#### EXTRACTED INFORMATION ####

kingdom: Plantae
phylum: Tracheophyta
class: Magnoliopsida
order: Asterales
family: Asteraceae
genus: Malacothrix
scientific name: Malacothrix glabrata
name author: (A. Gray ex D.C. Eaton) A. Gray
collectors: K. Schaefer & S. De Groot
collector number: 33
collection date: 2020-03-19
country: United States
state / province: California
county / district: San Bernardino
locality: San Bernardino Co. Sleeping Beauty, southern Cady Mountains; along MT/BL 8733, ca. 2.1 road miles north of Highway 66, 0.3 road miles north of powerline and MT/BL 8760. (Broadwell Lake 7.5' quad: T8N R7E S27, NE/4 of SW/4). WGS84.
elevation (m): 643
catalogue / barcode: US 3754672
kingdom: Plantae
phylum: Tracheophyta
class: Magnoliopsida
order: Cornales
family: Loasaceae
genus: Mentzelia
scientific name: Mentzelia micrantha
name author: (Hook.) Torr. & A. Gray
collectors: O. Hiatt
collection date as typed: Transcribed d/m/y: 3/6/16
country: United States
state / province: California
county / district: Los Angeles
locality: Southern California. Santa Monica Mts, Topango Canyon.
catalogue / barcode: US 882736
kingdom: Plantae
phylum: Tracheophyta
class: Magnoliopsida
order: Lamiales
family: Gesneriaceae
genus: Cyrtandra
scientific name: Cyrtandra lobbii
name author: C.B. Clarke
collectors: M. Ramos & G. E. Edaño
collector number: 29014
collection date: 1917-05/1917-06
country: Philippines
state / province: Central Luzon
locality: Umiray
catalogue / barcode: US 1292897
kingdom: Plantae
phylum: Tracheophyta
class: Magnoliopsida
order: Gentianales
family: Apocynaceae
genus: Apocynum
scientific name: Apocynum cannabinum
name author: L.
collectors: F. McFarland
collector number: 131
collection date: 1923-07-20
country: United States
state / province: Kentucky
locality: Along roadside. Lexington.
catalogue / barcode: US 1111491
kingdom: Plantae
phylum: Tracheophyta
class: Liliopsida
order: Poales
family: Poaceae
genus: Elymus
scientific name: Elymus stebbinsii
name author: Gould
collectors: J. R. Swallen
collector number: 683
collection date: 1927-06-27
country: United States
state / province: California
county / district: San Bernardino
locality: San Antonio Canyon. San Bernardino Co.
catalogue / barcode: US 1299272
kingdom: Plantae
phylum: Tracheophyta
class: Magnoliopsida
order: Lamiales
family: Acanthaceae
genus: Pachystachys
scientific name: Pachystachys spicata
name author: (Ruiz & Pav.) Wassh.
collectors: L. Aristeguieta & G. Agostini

####

TASK TO CARRY OUT: Reproduce every line of the records above, character for character, with nothing changed, added, or left out.

SOLUTION TO THIS EXERCISE:
kingdom: Plantae
phylum: Tracheophyta
class: Magnoliopsida
order: Asterales
family: Asteraceae
genus: Malacothrix
scientific name: Malacothrix glabrata
name author: (A. Gray ex D.C. Eaton) A. Gray
collectors: K. Schaefer & S. De Groot
collector number: 33
collection date: 2020-03-19
country: United States
state / province: California
county / district: San Bernardino
locality: San Bernardino Co. Sleeping Beauty, southern Cady Mountains; along MT/BL 8733, ca. 2.1 road miles north of Highway 66, 0.3 road miles north of powerline and MT/BL 8760. (Broadwell Lake 7.5' quad: T8N R7E S27, NE/4 of SW/4). WGS84.
elevation (m): 643
catalogue / barcode: US 3754672
kingdom: Plantae
phylum: Tracheophyta
class: Magnoliopsida
order: Cornales
family: Loasaceae
genus: Mentzelia
scientific name: Mentzelia micrantha
name author: (Hook.) Torr. & A. Gray
collectors: O. Hiatt
collection date as typed: Transcribed d/m/y: 3/6/16
country: United States
state / province: California
county / district: Los Angeles
locality: Southern California. Santa Monica Mts, Topango Canyon.
catalogue / barcode: US 882736
kingdom: Plantae
phylum: Tracheophyta
class: Magnoliopsida
order: Lamiales
family: Gesneriaceae
genus: Cyrtandra
scientific name: Cyrtandra lobbii
name author: C.B. Clarke
collectors: M. Ramos & G. E. Edaño
collector number: 29014
collection date: 1917-05/1917-06
country: Philippines
state / province: Central Luzon
locality: Umiray
catalogue / barcode: US 1292897
kingdom: Plantae
phylum: Tracheophyta
class: Magnoliopsida
order: Gentianales
family: Apocynaceae
genus: Apocynum
scientific name: Apocynum cannabinum
name author: L.
collectors: F. McFarland
collector number: 131
collection date: 1923-07-20
country: United States
state / province: Kentucky
locality: Along roadside. Lexington.
catalogue / barcode: US 1111491
kingdom: Plantae
phylum: Tracheophyta
class: Liliopsida
order: Poales
family: Poaceae
genus: Elymus
scientific name: Elymus stebbinsii
name author: Gould
collectors: J. R. Swallen
collector number: 683
collection date: 1927-06-27
country: United States
state / province: California
county / district: San Bernardino
locality: San Antonio Canyon. San Bernardino Co.
catalogue / barcode: US 1299272
kingdom: Plantae
phylum: Tracheophyta
class: Magnoliopsida
order: Lamiales
family: Acanthaceae
genus: Pachystachys
scientific name: Pachystachys spicata
name author: (Ruiz & Pav.) Wassh.
collectors: L. Aristeguieta & G. Agostini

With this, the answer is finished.